As the tenth
crew of the International Space Station (ISS) tends to its orbital home this
month, the station itself marks its fourth year with humans continuously living
onboard.
For NASA
officials, the anniversary marks the end of a year of firsts for the ISS that
included unprecedented repairs and spacewalks for two space station crews.
In February, Expedition 8 commander Michael Foale and flight engineer Alexander Kaleri stepped outside the ISS for the
first spacewalk
without a human crewmember inside.
A few months later a new station crew, Expedition 9's
Gennady Padalka and Michael Fincke, flawlessly performed a
risky
spacewalk to repair a U.S. ISS component while wearing Russian Orlan space suits and starting from the
Russian segment.
"It is a testament that we've learned a lot about adapting
to conditions in space," said Mark Geyer, NASA's ISS manager
for integration and operations, in a telephone interview.
Humans have
lived onboard the ISS since Nov. 2, 2000, when the three-man crew of Expedition
1 set foot inside the orbiting station.
"It was a foggy day," Geyer said of Expedition 1's Oct. 31
launch from Baikonur Cosmodrome in Kazakhstan. "It was a long trip to see
a three-second launch."
Geyer stressed that while humans
have lived continuously aboard the ISS since 2000, they have lived in space much
longer. The Russians had a near-continuous presence aboard Mir since 1996.

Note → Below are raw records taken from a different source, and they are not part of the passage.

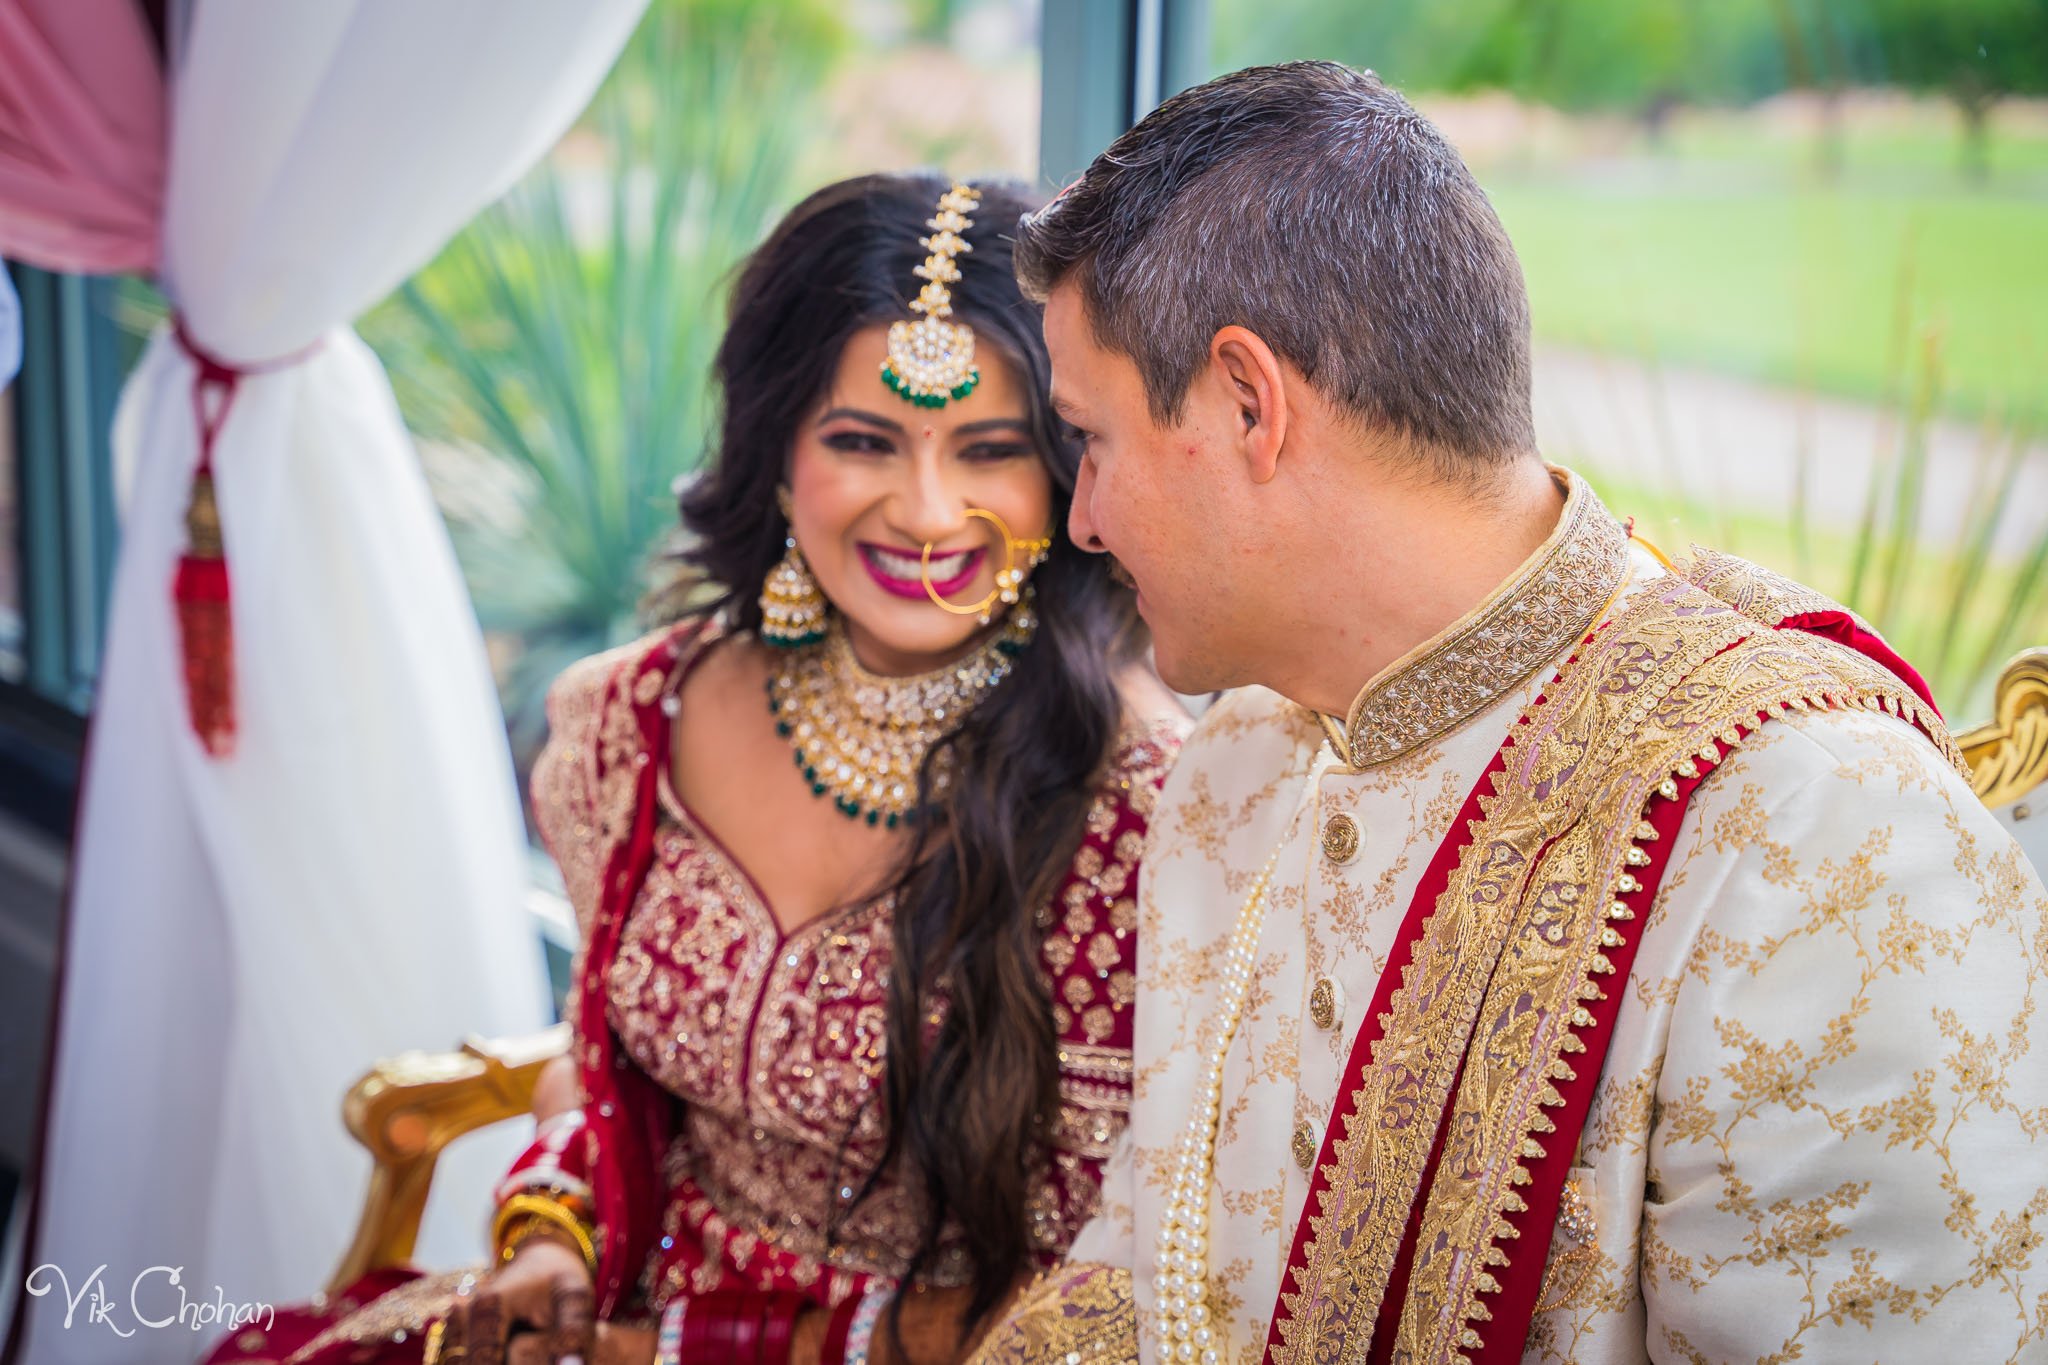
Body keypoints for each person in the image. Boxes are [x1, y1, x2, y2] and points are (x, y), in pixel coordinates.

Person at [968, 62, 2048, 1365]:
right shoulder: (1237, 767)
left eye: (1096, 442)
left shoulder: (1818, 839)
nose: (1080, 518)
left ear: (1251, 405)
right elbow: (1146, 1276)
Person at [203, 171, 1186, 1365]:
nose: (928, 512)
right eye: (862, 440)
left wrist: (669, 1350)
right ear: (776, 450)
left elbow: (1087, 1290)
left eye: (988, 451)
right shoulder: (629, 722)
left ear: (1062, 472)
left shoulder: (1138, 810)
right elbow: (611, 1081)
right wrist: (549, 1241)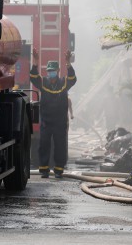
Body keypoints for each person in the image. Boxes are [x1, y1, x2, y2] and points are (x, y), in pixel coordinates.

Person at [30, 49, 77, 179]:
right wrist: (35, 61)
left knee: (60, 146)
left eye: (53, 71)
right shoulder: (43, 82)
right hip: (46, 121)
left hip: (60, 122)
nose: (51, 73)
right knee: (44, 144)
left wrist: (68, 63)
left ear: (57, 71)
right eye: (49, 71)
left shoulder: (63, 83)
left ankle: (58, 169)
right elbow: (33, 77)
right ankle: (44, 170)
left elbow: (73, 79)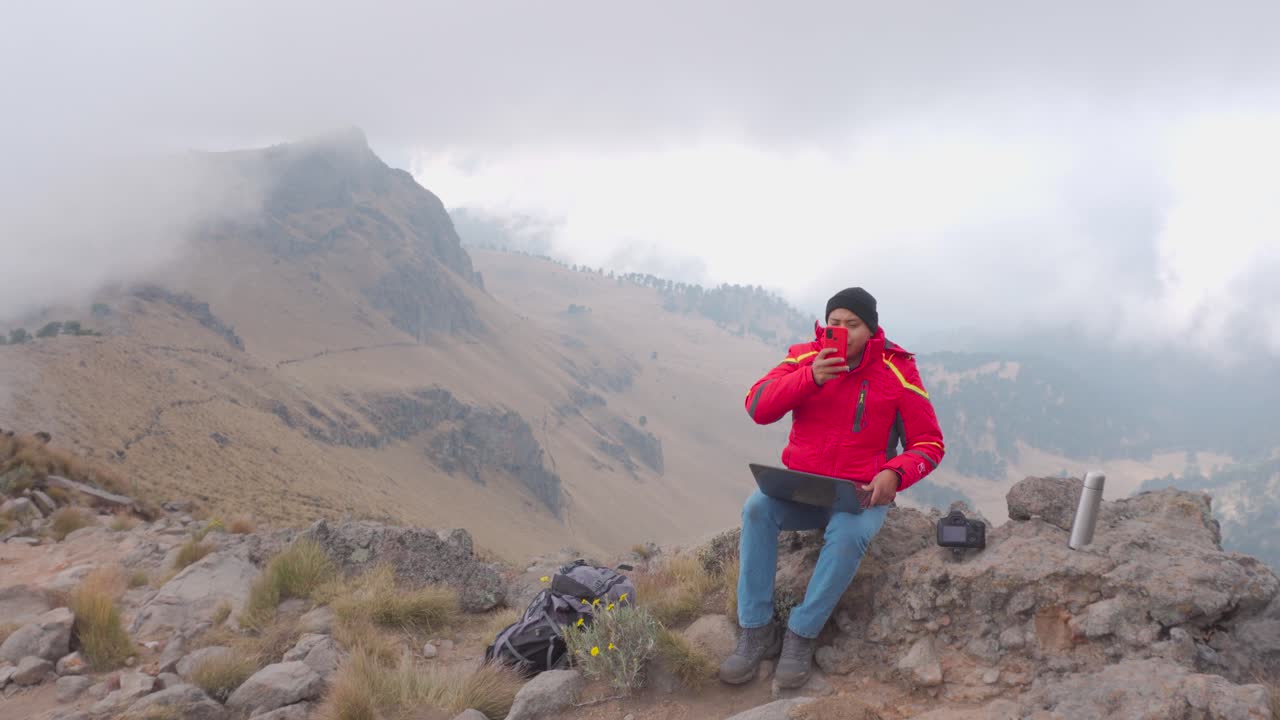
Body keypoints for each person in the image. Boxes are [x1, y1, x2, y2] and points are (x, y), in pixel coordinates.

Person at [720, 287, 946, 688]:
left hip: (859, 494)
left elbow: (929, 443)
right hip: (802, 488)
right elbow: (757, 406)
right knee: (757, 509)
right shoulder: (805, 356)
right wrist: (808, 378)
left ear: (871, 329)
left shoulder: (897, 370)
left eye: (852, 325)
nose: (841, 331)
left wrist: (894, 474)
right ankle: (755, 630)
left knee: (847, 534)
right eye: (834, 323)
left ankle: (801, 634)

"So humans have been in space now
for quite a long time, which forces engineers and operators to continue to be
creative," Geyer said. "Especially for the 24/7 operations that will be required
for future space exploration missions."
In the last year, two-person crews
have replaced the standard three-person ISS expeditions since the loss of Columbia in February 2003
and the grounding of NASA's space shuttle fleet. Without the shuttle's downmass
capabilities, cargo has cluttered the station and ISS crews have had to find ways of repairing
equipment that would normally be sent back to Earth.
"What you have to trade it against
is the crew time required to repair something than to send it back on a
shuttle," Geyer said.
The Expedition 8 crew performed a
meticulous
gyroscope
repair on the station's exercise treadmill during their stay at the ISS.
Meanwhile, Expedition 9's Fincke performed a feat some engineers thought
impossible, the disassembly and
repair of a faulty U.S. space suit and replacement of a small rotor pump deep
inside the suit's cooling system.
NASA astronaut Leroy Chiao, the station's current commander for Expedition 10,
has continued those space suit repairs on a second U.S. space suit. On the space
station's fourth Nov. 2 with a crew aboard, Chiao also became the first astronaut
to
vote in a presidential election from space.
More firsts are
planned for the ISS in the year ahead. Among them is the arrival of the European
Space Agency's unmanned Automated Transfer Vehicle Jules Verne, a supply ship
expected to dock at the station in fall 2005. The Japanese Aerospace Exploration
Agency (JAXA) is also developing an unmanned supply ship designed to be captured
by the station's robotic arm and connected to Node 2.
"These are different launch vehicles and systems based at
different launch sites, which adds a lot of flexibility to servicing the
station," Geyer said. "That international [participation] is key."